Segment Open
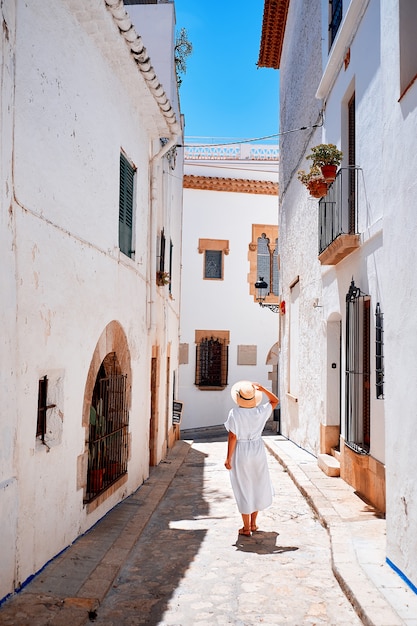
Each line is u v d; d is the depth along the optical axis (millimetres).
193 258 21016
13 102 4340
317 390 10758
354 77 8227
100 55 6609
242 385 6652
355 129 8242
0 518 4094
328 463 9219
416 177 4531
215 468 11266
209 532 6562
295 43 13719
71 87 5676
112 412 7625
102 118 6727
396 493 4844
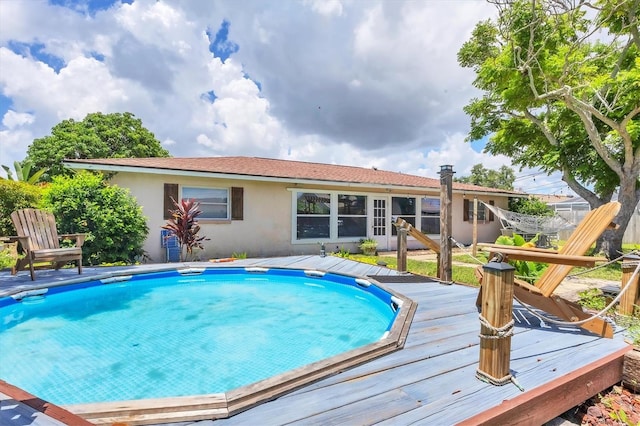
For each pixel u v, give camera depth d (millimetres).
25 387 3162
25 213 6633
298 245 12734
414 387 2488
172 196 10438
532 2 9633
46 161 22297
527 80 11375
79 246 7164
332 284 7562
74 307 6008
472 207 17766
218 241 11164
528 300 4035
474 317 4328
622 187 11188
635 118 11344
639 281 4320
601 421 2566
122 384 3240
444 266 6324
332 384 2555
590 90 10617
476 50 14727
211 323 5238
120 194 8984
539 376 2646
Segment Closed
Segment Open
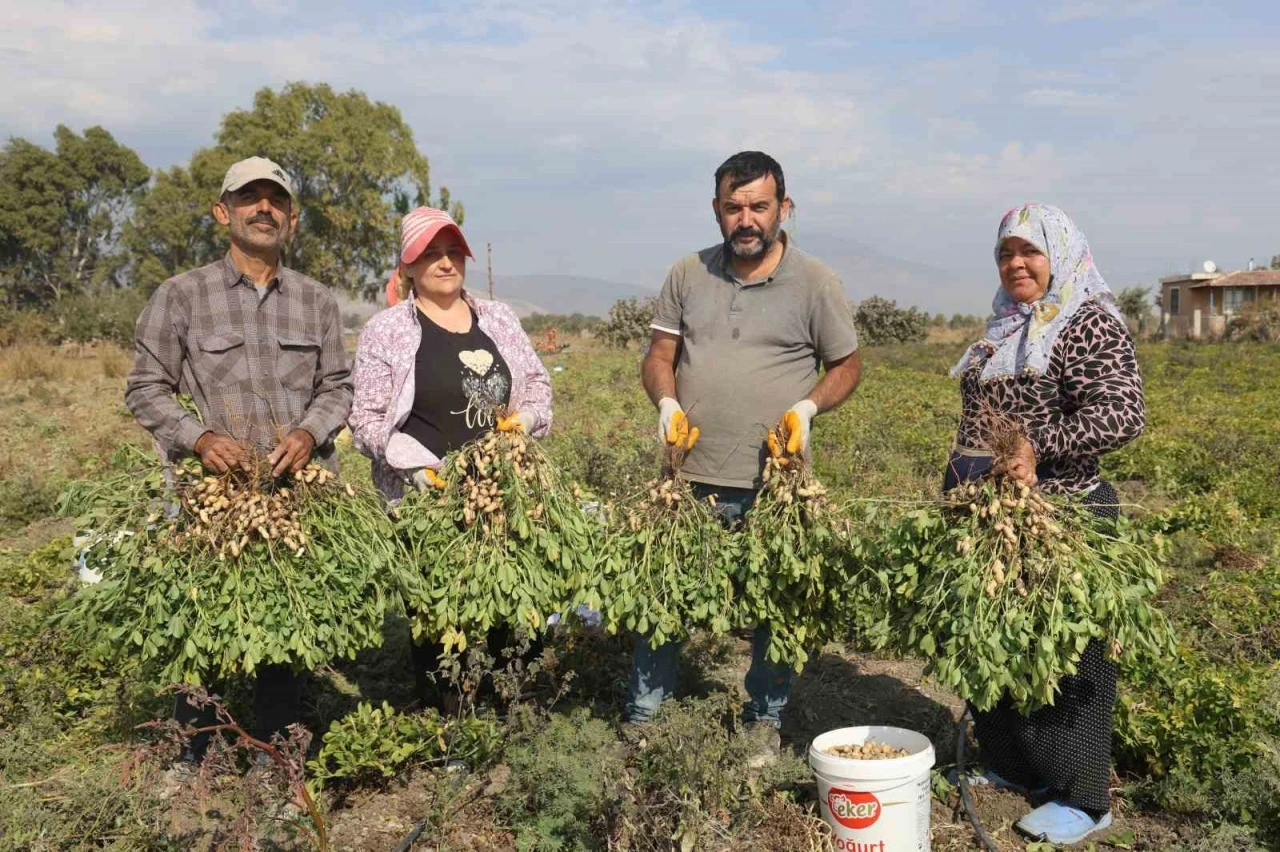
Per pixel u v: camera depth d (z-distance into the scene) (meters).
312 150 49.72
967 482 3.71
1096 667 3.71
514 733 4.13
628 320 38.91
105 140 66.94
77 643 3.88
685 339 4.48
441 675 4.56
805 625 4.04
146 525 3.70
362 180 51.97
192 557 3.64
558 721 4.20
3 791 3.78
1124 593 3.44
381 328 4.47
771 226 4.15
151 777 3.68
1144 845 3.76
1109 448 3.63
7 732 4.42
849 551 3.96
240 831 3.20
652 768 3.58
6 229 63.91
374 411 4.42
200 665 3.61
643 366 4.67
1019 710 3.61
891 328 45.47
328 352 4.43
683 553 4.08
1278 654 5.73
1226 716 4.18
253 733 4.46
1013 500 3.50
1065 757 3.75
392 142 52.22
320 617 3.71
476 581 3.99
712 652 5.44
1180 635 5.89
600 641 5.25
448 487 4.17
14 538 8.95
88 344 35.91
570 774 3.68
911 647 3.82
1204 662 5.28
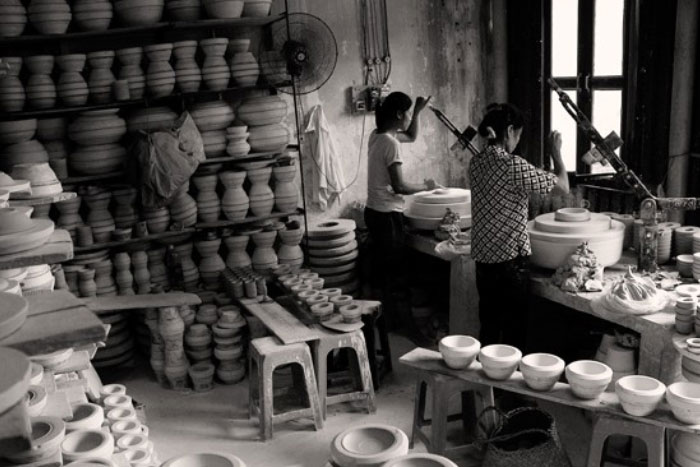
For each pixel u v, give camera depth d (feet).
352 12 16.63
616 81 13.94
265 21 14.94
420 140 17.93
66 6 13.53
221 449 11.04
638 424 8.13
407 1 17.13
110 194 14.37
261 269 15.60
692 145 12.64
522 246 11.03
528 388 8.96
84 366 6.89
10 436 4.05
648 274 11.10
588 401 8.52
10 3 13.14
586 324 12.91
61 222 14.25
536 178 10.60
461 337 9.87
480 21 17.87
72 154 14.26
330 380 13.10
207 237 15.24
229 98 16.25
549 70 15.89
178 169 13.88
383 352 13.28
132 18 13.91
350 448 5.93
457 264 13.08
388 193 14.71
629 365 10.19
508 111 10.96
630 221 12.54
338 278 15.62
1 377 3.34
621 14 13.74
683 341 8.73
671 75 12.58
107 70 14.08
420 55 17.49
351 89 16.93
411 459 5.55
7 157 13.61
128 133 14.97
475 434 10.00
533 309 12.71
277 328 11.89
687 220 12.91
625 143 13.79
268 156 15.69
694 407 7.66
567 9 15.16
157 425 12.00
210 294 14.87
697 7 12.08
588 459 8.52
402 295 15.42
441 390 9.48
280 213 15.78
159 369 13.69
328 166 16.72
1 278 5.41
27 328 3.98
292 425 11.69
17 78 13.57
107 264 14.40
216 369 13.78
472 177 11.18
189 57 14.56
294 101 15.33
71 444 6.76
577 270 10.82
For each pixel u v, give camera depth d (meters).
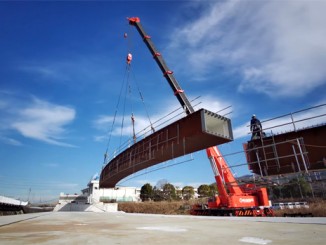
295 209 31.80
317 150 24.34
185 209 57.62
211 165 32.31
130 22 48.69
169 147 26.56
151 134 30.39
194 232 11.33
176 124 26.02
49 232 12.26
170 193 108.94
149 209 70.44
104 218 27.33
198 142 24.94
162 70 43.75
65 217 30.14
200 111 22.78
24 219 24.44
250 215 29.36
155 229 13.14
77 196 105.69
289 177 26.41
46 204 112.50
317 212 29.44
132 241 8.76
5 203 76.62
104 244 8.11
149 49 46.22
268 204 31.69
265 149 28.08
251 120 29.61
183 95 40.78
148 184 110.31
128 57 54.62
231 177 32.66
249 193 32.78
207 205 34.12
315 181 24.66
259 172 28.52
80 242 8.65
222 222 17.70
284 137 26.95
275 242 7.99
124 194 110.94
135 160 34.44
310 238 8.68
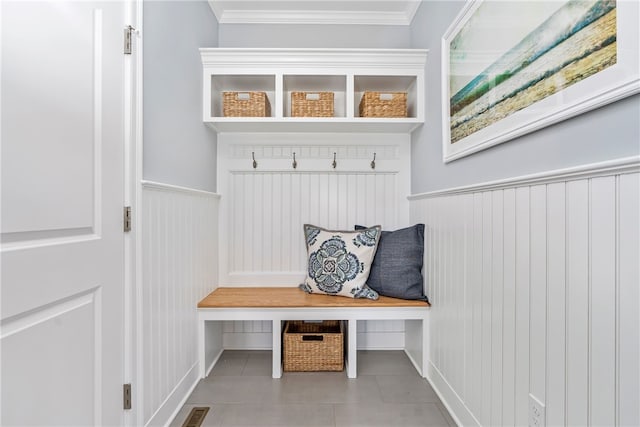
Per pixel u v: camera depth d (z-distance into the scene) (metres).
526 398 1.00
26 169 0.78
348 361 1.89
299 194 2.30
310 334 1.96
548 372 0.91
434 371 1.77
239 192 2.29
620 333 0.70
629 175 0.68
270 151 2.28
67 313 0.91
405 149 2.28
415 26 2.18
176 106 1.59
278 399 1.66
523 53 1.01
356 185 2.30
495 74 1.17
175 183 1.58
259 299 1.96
Segment Closed
What you will do. Only the lines above from the one with "434 371 1.77" up to and including the one with "259 299 1.96" should be repeated, exactly as written.

Expected output.
434 371 1.77
239 192 2.29
620 333 0.70
629 175 0.68
270 151 2.28
67 313 0.91
405 149 2.28
415 26 2.18
176 106 1.59
278 399 1.66
523 53 1.01
356 185 2.30
495 74 1.17
175 183 1.58
259 299 1.96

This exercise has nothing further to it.